*** Begin section ***
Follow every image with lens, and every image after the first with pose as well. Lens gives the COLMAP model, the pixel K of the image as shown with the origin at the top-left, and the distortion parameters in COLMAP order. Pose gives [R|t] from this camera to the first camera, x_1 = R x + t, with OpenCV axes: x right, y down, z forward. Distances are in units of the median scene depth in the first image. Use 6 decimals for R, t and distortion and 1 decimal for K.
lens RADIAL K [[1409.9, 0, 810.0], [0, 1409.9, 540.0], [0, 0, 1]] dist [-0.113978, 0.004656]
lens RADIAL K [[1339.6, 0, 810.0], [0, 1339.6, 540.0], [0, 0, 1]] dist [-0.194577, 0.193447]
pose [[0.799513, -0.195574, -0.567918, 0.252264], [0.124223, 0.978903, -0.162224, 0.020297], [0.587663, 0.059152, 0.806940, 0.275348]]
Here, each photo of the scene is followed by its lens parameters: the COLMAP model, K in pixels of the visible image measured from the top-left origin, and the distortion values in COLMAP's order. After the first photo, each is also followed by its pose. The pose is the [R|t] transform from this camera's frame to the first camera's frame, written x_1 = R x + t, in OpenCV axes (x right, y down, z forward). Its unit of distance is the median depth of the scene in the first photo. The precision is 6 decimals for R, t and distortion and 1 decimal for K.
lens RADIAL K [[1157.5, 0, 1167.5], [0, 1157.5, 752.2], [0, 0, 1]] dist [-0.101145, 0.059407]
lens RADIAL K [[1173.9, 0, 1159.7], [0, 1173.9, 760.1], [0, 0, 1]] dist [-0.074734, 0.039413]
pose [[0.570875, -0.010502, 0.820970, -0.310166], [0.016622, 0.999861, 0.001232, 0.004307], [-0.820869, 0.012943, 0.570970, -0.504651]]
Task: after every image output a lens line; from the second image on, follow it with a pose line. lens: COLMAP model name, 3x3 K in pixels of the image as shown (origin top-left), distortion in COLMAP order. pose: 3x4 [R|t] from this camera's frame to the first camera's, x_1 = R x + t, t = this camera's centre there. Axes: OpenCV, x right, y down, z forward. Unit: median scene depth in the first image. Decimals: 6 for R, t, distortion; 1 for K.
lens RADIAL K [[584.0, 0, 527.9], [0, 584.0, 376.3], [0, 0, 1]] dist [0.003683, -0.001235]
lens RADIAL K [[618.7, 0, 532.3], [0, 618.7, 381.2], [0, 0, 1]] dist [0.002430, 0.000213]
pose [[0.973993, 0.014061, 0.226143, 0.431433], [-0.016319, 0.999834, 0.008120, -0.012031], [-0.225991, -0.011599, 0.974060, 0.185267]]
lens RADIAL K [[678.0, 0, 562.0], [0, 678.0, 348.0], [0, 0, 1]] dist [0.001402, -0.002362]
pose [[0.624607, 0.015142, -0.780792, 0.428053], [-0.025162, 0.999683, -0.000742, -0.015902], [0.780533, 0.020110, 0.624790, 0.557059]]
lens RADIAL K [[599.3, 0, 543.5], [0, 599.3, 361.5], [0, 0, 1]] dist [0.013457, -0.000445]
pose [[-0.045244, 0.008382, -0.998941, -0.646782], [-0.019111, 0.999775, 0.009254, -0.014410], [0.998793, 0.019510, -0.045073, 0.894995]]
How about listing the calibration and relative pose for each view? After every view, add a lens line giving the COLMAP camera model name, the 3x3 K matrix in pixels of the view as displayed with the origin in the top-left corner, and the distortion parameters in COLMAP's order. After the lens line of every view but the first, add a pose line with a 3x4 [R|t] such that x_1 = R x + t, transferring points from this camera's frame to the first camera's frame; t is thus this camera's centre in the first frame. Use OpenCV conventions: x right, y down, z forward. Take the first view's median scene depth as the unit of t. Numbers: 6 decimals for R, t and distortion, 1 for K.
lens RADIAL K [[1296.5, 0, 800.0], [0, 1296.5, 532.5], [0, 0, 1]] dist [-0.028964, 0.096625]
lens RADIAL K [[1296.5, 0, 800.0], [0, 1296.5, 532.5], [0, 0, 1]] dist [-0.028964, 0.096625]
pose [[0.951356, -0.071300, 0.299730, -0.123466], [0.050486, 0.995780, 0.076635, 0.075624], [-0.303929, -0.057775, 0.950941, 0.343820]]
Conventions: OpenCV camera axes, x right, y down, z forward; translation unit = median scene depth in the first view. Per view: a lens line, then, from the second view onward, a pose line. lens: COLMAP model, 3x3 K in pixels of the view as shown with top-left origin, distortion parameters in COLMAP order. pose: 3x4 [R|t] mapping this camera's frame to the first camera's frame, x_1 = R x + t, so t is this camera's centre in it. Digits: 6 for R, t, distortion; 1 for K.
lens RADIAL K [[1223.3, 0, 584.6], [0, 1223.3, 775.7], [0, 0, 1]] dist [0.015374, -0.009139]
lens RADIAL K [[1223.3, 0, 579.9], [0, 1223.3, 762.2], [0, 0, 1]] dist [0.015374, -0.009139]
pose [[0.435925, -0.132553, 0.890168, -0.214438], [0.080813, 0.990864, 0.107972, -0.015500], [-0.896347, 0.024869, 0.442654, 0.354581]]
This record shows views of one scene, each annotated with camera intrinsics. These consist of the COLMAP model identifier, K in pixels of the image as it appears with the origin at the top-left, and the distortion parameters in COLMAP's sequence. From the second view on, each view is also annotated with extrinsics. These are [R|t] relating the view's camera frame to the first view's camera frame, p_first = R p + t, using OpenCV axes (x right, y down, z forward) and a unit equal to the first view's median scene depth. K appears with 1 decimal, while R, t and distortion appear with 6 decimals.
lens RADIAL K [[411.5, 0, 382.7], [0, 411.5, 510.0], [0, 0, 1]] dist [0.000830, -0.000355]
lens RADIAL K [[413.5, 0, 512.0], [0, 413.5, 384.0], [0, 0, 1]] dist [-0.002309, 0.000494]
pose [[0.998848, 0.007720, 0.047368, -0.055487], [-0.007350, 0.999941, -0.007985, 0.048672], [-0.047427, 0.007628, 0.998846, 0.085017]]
*** End section ***
■ BRIEF
The complete listing must be printed again exactly as given.

■ RESULT FOR THIS TASK
Follow every image with lens, and every image after the first with pose as well. Lens gives the COLMAP model, the pixel K of the image as shown with the origin at the top-left, and the distortion parameters in COLMAP order. Pose gives [R|t] from this camera to the first camera, x_1 = R x + t, with OpenCV axes: x right, y down, z forward. Distances are in units of the median scene depth in the first image. Use 6 decimals for R, t and distortion and 1 decimal for K.
lens RADIAL K [[1409.9, 0, 810.0], [0, 1409.9, 540.0], [0, 0, 1]] dist [-0.113978, 0.004656]
lens RADIAL K [[1339.6, 0, 810.0], [0, 1339.6, 540.0], [0, 0, 1]] dist [-0.194577, 0.193447]
pose [[0.799513, -0.195574, -0.567918, 0.252264], [0.124223, 0.978903, -0.162224, 0.020297], [0.587663, 0.059152, 0.806940, 0.275348]]
Here, each photo of the scene is followed by its lens parameters: the COLMAP model, K in pixels of the visible image measured from the top-left origin, and the distortion values in COLMAP's order. After the first photo, each is also followed by its pose. The pose is the [R|t] transform from this camera's frame to the first camera's frame, written x_1 = R x + t, in OpenCV axes (x right, y down, z forward). Its unit of distance is the median depth of the scene in the first photo. The precision is 6 decimals for R, t and distortion and 1 decimal for K.
lens RADIAL K [[1157.5, 0, 1167.5], [0, 1157.5, 752.2], [0, 0, 1]] dist [-0.101145, 0.059407]
lens RADIAL K [[1173.9, 0, 1159.7], [0, 1173.9, 760.1], [0, 0, 1]] dist [-0.074734, 0.039413]
pose [[0.570875, -0.010502, 0.820970, -0.310166], [0.016622, 0.999861, 0.001232, 0.004307], [-0.820869, 0.012943, 0.570970, -0.504651]]
Task: after every image output a lens line; from the second image on, follow it with a pose line. lens: COLMAP model name, 3x3 K in pixels of the image as shown (origin top-left), distortion in COLMAP order. pose: 3x4 [R|t] from this camera's frame to the first camera's, x_1 = R x + t, t = this camera's centre there. Axes: OpenCV, x right, y down, z forward. Unit: median scene depth in the first image. Decimals: 6 for R, t, distortion; 1 for K.
lens RADIAL K [[584.0, 0, 527.9], [0, 584.0, 376.3], [0, 0, 1]] dist [0.003683, -0.001235]
lens RADIAL K [[618.7, 0, 532.3], [0, 618.7, 381.2], [0, 0, 1]] dist [0.002430, 0.000213]
pose [[0.973993, 0.014061, 0.226143, 0.431433], [-0.016319, 0.999834, 0.008120, -0.012031], [-0.225991, -0.011599, 0.974060, 0.185267]]
lens RADIAL K [[678.0, 0, 562.0], [0, 678.0, 348.0], [0, 0, 1]] dist [0.001402, -0.002362]
pose [[0.624607, 0.015142, -0.780792, 0.428053], [-0.025162, 0.999683, -0.000742, -0.015902], [0.780533, 0.020110, 0.624790, 0.557059]]
lens RADIAL K [[599.3, 0, 543.5], [0, 599.3, 361.5], [0, 0, 1]] dist [0.013457, -0.000445]
pose [[-0.045244, 0.008382, -0.998941, -0.646782], [-0.019111, 0.999775, 0.009254, -0.014410], [0.998793, 0.019510, -0.045073, 0.894995]]
How about listing the calibration and relative pose for each view? After every view, add a lens line giving the COLMAP camera model name, the 3x3 K matrix in pixels of the view as displayed with the origin in the top-left corner, and the distortion parameters in COLMAP's order. After the lens line of every view but the first, add a pose line with a 3x4 [R|t] such that x_1 = R x + t, transferring points from this camera's frame to the first camera's frame; t is thus this camera's centre in the first frame. Use OpenCV conventions: x right, y down, z forward. Take the first view's median scene depth as the unit of t. Numbers: 6 decimals for R, t and distortion, 1 for K.
lens RADIAL K [[1296.5, 0, 800.0], [0, 1296.5, 532.5], [0, 0, 1]] dist [-0.028964, 0.096625]
lens RADIAL K [[1296.5, 0, 800.0], [0, 1296.5, 532.5], [0, 0, 1]] dist [-0.028964, 0.096625]
pose [[0.951356, -0.071300, 0.299730, -0.123466], [0.050486, 0.995780, 0.076635, 0.075624], [-0.303929, -0.057775, 0.950941, 0.343820]]
Conventions: OpenCV camera axes, x right, y down, z forward; translation unit = median scene depth in the first view. Per view: a lens line, then, from the second view onward, a pose line. lens: COLMAP model, 3x3 K in pixels of the view as shown with top-left origin, distortion parameters in COLMAP order. pose: 3x4 [R|t] mapping this camera's frame to the first camera's frame, x_1 = R x + t, so t is this camera's centre in it. Digits: 6 for R, t, distortion; 1 for K.
lens RADIAL K [[1223.3, 0, 584.6], [0, 1223.3, 775.7], [0, 0, 1]] dist [0.015374, -0.009139]
lens RADIAL K [[1223.3, 0, 579.9], [0, 1223.3, 762.2], [0, 0, 1]] dist [0.015374, -0.009139]
pose [[0.435925, -0.132553, 0.890168, -0.214438], [0.080813, 0.990864, 0.107972, -0.015500], [-0.896347, 0.024869, 0.442654, 0.354581]]
This record shows views of one scene, each annotated with camera intrinsics. These consist of the COLMAP model identifier, K in pixels of the image as it appears with the origin at the top-left, and the distortion parameters in COLMAP's sequence. From the second view on, each view is also annotated with extrinsics. These are [R|t] relating the view's camera frame to the first view's camera frame, p_first = R p + t, using OpenCV axes (x right, y down, z forward) and a unit equal to the first view's median scene depth. K appears with 1 decimal, while R, t and distortion appear with 6 decimals.
lens RADIAL K [[411.5, 0, 382.7], [0, 411.5, 510.0], [0, 0, 1]] dist [0.000830, -0.000355]
lens RADIAL K [[413.5, 0, 512.0], [0, 413.5, 384.0], [0, 0, 1]] dist [-0.002309, 0.000494]
pose [[0.998848, 0.007720, 0.047368, -0.055487], [-0.007350, 0.999941, -0.007985, 0.048672], [-0.047427, 0.007628, 0.998846, 0.085017]]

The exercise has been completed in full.